:: Passage shown
Onto the subject of losing both Josiah Gray and Jeter Downs. Most fans don’t have any clue what the Reds had in Josiah Gray. Quite frankly, most of what Gray could’ve provided to the Reds was an enigma anyway. A former shortstop in college, Gray is a project who could become a middle-of-the-rotation starter at best.
Jeter Downs is a bit of a different story. Downs was Cincinnati’s No. 8 prospect in their farm system to start the season and spent the entire year at Single-A Dayton. While Downs is a nice prospect, he’s yet to find a permanent spot on the diamond. Some project him as a shortstop, while other scouts peg him as a second baseman or even a future centerfielder.
It was unfortunate to lose Downs in the trade, but the Reds pipeline is ripe with middle infield and center field talent. Nick Senzel, Shed Long, TJ Friedl, Jose Siri, Jonathan India, and Mike Siani all have a lot of upside and play a similar position to Downs. Not to mention, José Peraza appears ready to break out and could easily be Cincinnati’s shortstop for the next five-plus years.
Downs was at least two, if not three years away from making an impact at the Major League level. For Cincinnati to have made upgrades through the trade to both their outfield and starting rotation for this upcoming season without sacrificing top prospects like Senzel and Taylor Trammell is a solid move by the Reds’ brass.
Finally, there are those who say that Cincinnati needs starting pitching, not more bats in the lineup and question why Cincinnati is spending money on hitting rather than pitching. Tom Verducci of MLB Network is one of the national pundits who didn’t see the benefit of the trade from the Reds’ perspective.
::::
:: Data excerpts
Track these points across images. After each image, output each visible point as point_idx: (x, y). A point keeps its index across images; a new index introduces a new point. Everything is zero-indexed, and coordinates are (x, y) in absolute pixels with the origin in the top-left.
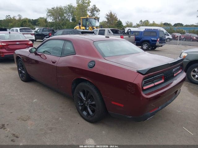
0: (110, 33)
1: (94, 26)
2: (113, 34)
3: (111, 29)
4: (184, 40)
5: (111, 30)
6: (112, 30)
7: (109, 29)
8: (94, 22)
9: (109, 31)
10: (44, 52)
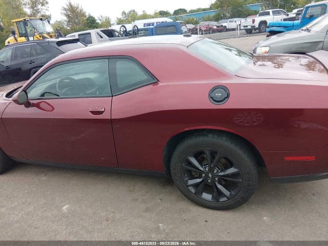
0: (102, 37)
1: (43, 33)
2: (108, 38)
3: (102, 29)
4: (211, 32)
5: (101, 31)
6: (103, 31)
7: (98, 30)
8: (41, 26)
9: (98, 33)
10: (43, 95)
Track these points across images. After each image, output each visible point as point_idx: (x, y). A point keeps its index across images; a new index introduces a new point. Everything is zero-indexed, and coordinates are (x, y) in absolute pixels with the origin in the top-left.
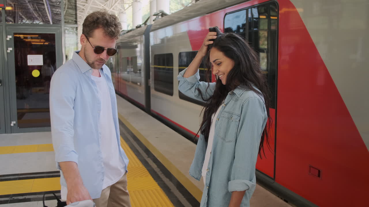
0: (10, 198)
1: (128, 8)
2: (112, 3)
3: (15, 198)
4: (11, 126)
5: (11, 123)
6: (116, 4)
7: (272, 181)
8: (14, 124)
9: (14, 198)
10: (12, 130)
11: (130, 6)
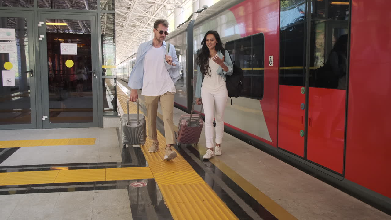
0: (28, 188)
1: (170, 15)
2: (154, 10)
3: (35, 188)
4: (43, 121)
5: (43, 117)
6: (158, 11)
7: (341, 178)
8: (46, 118)
9: (32, 189)
10: (43, 126)
11: (172, 13)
::::
Required action A: Check three statements against the passage on the Reds trade. Mark each yes or no, and quote the words from the passage that decide it. (i) Josiah Gray played shortstop in college. (ii) Jeter Downs spent the whole year at Double-A. (iii) Tom Verducci saw the benefit of the trade from the Reds' point of view.
Required action B: In the passage on the Reds trade, where did Jeter Downs rank among Cincinnati's prospects when the season started?
Required action C: Pick up the passage on the Reds trade after its last sentence and keep writing.
The listing has nothing to do with the Reds trade passage.

Task result A:
(i) Yes: "A former shortstop in college"
(ii) No: "spent the entire year at Single-A Dayton"
(iii) No: "Tom Verducci of MLB Network is one of the national pundits who didn’t see the benefit of the trade from the Reds’ perspective."

Task result B: He was Cincinnati's No. 8 prospect.

Task result C:
So, what if it doesn’t work out and come mid-July the Reds are sitting 10-plus games out of the division lead and/ or the Wild Card? Then it becomes time to start wheeling and dealing. The Reds will have three players, perhaps four if Scooter Gennett is not extended this offseason, entering the final year of their contracts who could be trade chips around the non-waiver trade deadline.
Should the Cincinnati Reds not be in the playoff hunt, plenty of contending teams will come looking for short-term rentals to help them with a postseason push. If that’s the case, guess what? The Reds can then acquire more minor league talent to add to an already loaded farm system.
Personally, I don’t expect that to happen. I expect Cincinnati to make yet another move before the season starts to address the starting rotation, and provided their team remains healthy next season, the Reds could be a dark horse to make a run at the playoffs. The offense is there, they just need to get more pitching. Alex Wood and Tanner Roark were a good start.
So, don’t wallow in the ideas of what if this doesn’t work, but rather enjoy the fact that after several years of little to nothing, the Cincinnati Reds are actually taking chances toward trying to improve the ball club. If it doesn’t work, it’ll be okay. But, if it does work, Reds Country could have a whole lot to smile about.